TASK DESCRIPTION |
Reproduce the records exactly. Leave the pictures out.

RECORDED DATA |
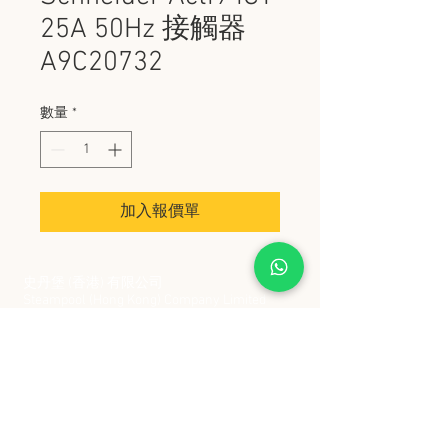
25A 50Hz 接觸器
A9C20732
數量
*
加入報價單
史丹堡 (香港) 有限公司
Steampool (Hong Kong) Company Limited
電話 Tel:
2342 8129
​傳真 Fax:
2342 8449
地址 Address: 九龍觀塘創業街 2 號美亞工業
大廈 5 樓 C 室
Flat 5C, Meyer Industrial Building, 2 Chong Yip
Street, Kwun Tong, Kowloon, Hong Kong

FINISHED EXERCISE |
25A 50Hz 接觸器
A9C20732
數量
*
加入報價單
史丹堡 (香港) 有限公司
Steampool (Hong Kong) Company Limited
電話 Tel:
2342 8129
​傳真 Fax:
2342 8449
地址 Address: 九龍觀塘創業街 2 號美亞工業
大廈 5 樓 C 室
Flat 5C, Meyer Industrial Building, 2 Chong Yip
Street, Kwun Tong, Kowloon, Hong Kong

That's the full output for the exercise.